A bobolink perched atop a compass plant proclaims with twangy tweets that this patch of prairie belongs to him — at least for now. When nesting season ends, he and his family will point their beaks south and fly to South America for the winter.
Most katydids are green, which helps them hide on plants. Pink katydids stick out like bubblegum on a bedpost, and this one just got spotted! A scissor-tailed flycatcher uses its forked tail to turn like a feathered fighter jet. If the katydid doesn’t take evasive action, it will soon be bird chow.
A northern harrier thinks it has plucked a snake from the prairie floor. But as the hawk lifts off, the serpent breaks into two wiggly pieces. Squawk! Startled, the harrier drops its dinner.
These bumblebees are buzzy — oops, busy — gathering groceries. After collecting pollen and nectar, the workers zip back to their underground nest. There, they’ll share the food with their homebound queen and her babies.
A mama coyote prowls the prairie, hunting prey to carry home for her hungry pups. Not only are these canines crafty, they’re also doggone fast! Coyotes can sprint 40 miles an hour for short distances, which is plenty quick enough to run down a rabbit.
A compass plant’s lower leaves grow with their edges pointing north and south. This way, less of the leaf is facing the hot, moisture-stealing sun.
Goodness sake, that’s no snake! It’s a glass lizard. Even though this lizard lacks legs, it has eyelids and ear holes, which snakes don’t have. When attacked, glass lizards shed their tails. The tail squirms, giving the lizard time to wiggle away.
While mama prairie chicken keeps an eye out for predators, her youngsters chase insects to eat. In the spring, male chickens dance to attract a mate. They fan out their tails, stamp their feet, and make booming noises that can be heard a mile away.
Unlike the grass in your yard, prairie grasses grow in clumps. The bare ground in between makes it easy for animals like chickens to move around.
Nom, nom, nom. An ornate box turtle has found blackberries for breakfast. Although insects make up most of the turtle’s diet, it also eats tender shoots and fruits.

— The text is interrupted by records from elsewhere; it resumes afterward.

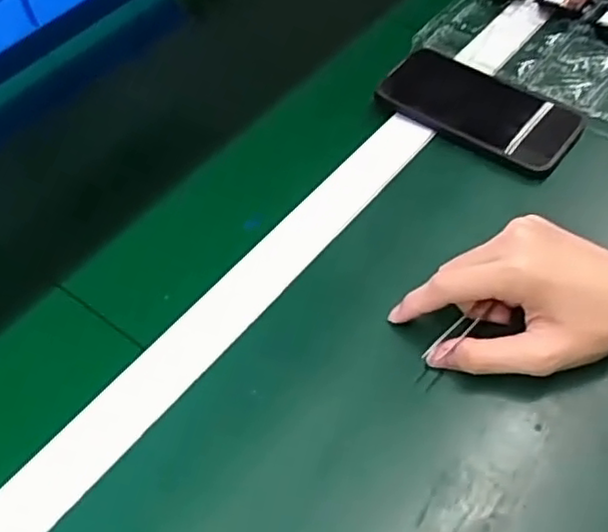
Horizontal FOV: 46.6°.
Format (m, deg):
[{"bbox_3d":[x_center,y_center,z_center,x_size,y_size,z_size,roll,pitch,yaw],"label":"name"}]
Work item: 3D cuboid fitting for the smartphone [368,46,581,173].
[{"bbox_3d":[0.148,-0.133,0.583,0.154,0.015,0.087,34,60,21],"label":"smartphone"}]

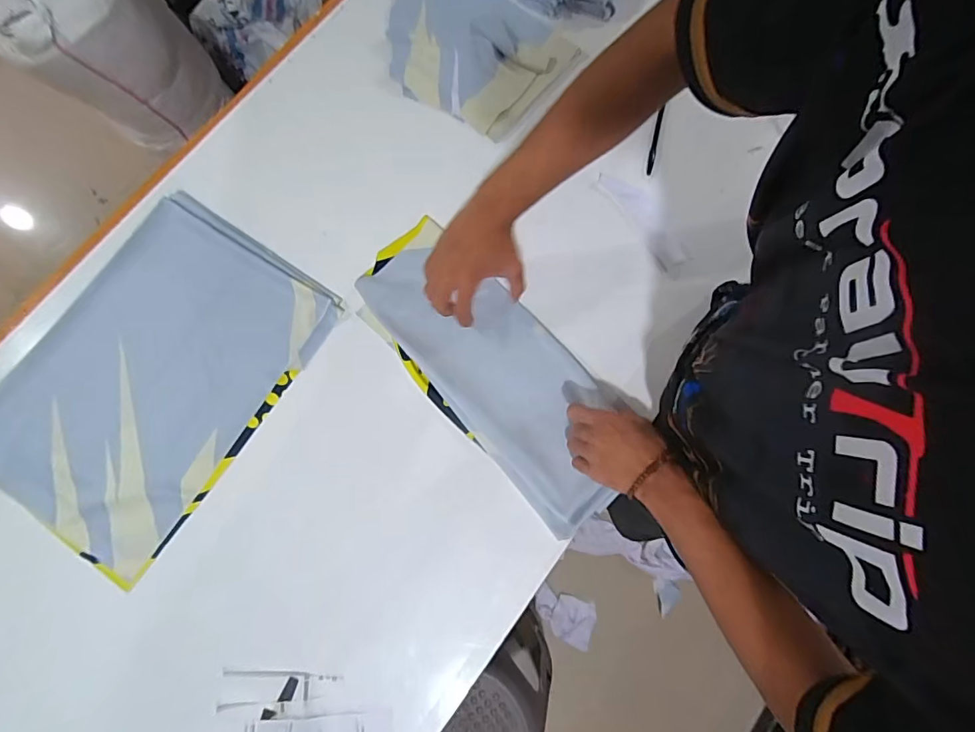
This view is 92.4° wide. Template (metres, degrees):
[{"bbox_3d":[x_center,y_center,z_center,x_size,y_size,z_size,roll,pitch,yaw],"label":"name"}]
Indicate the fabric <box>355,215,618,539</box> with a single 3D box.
[{"bbox_3d":[0.004,-0.002,0.619,0.172,0.031,0.437,-39,81,-7],"label":"fabric"}]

Prairie mole crickets spend most of their lives underground, except during spring. That’s when females fly around to look for mates. Males can’t fly. Their wings are made to sing. They rub them together to make chirping sounds that drive lady crickets crazy. To make their love chirps louder, males dig trumpet-shaped tunnels.
Prairie plants sink deep roots to find water. Big bluestem roots may reach 8 feet, and compass plant roots may reach 15 feet.
Crayfish need water, but not all crayfish live in streams. Some, like this grassland crayfish, burrow down to find water underground. It isn’t unusual for their tunnels to run more than 15 feet deep. As they excavate, they carry blobs of mud in their pincers, stacking it at the surface to form tiny chimneys.
Why dig when you can borrow a burrow? Northern crawfish frogs make their homes in crayfish and mammal burrows. During the day, they hide underground. At night they emerge to snag insects and spiders. If you hear snoring, the frog isn’t sleeping. It’s calling to attract a mate.
Armed with strong legs, wide paws, and long claws, badgers are the fastest diggers on the prairie. They have to be to catch burrowing mammals like ground squirrels. Digging fast also helps badgers disappear underground to escape enemies. You dig?
This Franklin’s ground squirrel better skedaddle! A hungry bullsnake is hot on its tail. Missouri’s largest snake can grow more than 6 feet long — plenty big enough to put the squeeze on a squirrel. But fear not for the furry one. Ground squirrels dig a maze of burrows, including several escape tunnels.
June 2 is National Prairie Day. Celebrate by exploring one of Missouri’s amazing grasslands. No matter which one you choose, you’ll find it abloom with riots of purple, pink, and yellow wildflowers. Go in the early evening when it’s cooler and you don’t have to deal with morning dew. To find a prairie, visit mdc.mo.gov/atlas or moprairie.org.